Activity: Read through the data below and state how many of its lines contain the word "size", adding nothing.

Page segmentation data:
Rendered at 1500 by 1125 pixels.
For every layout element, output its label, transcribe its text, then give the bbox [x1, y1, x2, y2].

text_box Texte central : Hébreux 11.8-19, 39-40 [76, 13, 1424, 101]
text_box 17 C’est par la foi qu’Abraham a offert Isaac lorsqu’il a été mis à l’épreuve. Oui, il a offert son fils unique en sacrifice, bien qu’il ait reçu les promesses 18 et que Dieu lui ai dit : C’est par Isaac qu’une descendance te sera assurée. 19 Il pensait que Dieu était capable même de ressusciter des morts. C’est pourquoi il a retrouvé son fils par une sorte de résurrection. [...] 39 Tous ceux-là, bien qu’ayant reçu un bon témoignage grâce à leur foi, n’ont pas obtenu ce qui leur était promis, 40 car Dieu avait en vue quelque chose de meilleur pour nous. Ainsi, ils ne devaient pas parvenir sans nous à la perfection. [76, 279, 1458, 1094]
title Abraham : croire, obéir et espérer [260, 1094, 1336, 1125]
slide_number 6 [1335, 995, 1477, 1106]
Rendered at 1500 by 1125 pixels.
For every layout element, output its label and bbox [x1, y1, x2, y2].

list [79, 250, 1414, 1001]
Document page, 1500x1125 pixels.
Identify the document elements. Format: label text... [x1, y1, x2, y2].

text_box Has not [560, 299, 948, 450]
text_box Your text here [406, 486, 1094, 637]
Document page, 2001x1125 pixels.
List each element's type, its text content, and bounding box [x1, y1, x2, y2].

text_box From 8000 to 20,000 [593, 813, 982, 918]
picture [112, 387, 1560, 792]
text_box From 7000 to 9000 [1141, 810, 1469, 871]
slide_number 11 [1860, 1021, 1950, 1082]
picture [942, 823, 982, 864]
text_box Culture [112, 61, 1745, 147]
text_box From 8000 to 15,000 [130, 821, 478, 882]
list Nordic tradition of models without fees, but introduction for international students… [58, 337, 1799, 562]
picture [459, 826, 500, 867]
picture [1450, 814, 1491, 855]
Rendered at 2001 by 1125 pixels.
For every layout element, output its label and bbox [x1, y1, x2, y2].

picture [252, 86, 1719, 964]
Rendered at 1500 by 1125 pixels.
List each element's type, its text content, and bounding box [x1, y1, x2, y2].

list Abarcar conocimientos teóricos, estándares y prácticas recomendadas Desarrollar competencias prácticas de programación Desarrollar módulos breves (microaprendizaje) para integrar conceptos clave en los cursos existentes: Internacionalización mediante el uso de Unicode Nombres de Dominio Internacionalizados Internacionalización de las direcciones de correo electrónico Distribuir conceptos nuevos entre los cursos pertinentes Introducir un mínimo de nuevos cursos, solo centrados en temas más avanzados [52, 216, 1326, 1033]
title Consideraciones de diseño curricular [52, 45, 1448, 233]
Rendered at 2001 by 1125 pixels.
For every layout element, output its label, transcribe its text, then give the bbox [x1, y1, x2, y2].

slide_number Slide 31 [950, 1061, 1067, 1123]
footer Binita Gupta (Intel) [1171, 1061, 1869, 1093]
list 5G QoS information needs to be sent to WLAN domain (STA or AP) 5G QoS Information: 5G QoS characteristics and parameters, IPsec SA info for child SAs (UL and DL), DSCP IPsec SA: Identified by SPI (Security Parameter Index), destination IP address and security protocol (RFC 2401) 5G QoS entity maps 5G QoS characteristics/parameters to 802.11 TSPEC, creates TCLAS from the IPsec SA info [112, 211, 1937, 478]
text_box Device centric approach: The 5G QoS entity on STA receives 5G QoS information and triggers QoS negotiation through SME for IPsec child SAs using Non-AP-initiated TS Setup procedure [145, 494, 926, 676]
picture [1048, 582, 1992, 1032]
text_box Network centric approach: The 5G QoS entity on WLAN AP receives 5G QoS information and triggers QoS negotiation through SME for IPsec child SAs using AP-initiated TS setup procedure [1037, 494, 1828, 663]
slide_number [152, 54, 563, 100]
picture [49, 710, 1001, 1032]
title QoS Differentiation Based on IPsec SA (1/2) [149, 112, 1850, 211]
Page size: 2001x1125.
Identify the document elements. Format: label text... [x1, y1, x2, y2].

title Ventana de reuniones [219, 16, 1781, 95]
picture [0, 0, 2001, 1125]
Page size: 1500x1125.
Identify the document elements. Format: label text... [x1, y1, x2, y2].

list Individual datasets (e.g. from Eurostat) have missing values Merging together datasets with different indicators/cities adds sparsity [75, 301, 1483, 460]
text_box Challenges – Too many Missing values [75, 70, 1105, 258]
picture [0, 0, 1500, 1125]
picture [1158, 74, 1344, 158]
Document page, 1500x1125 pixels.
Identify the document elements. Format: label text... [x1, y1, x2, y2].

Exercise response: 2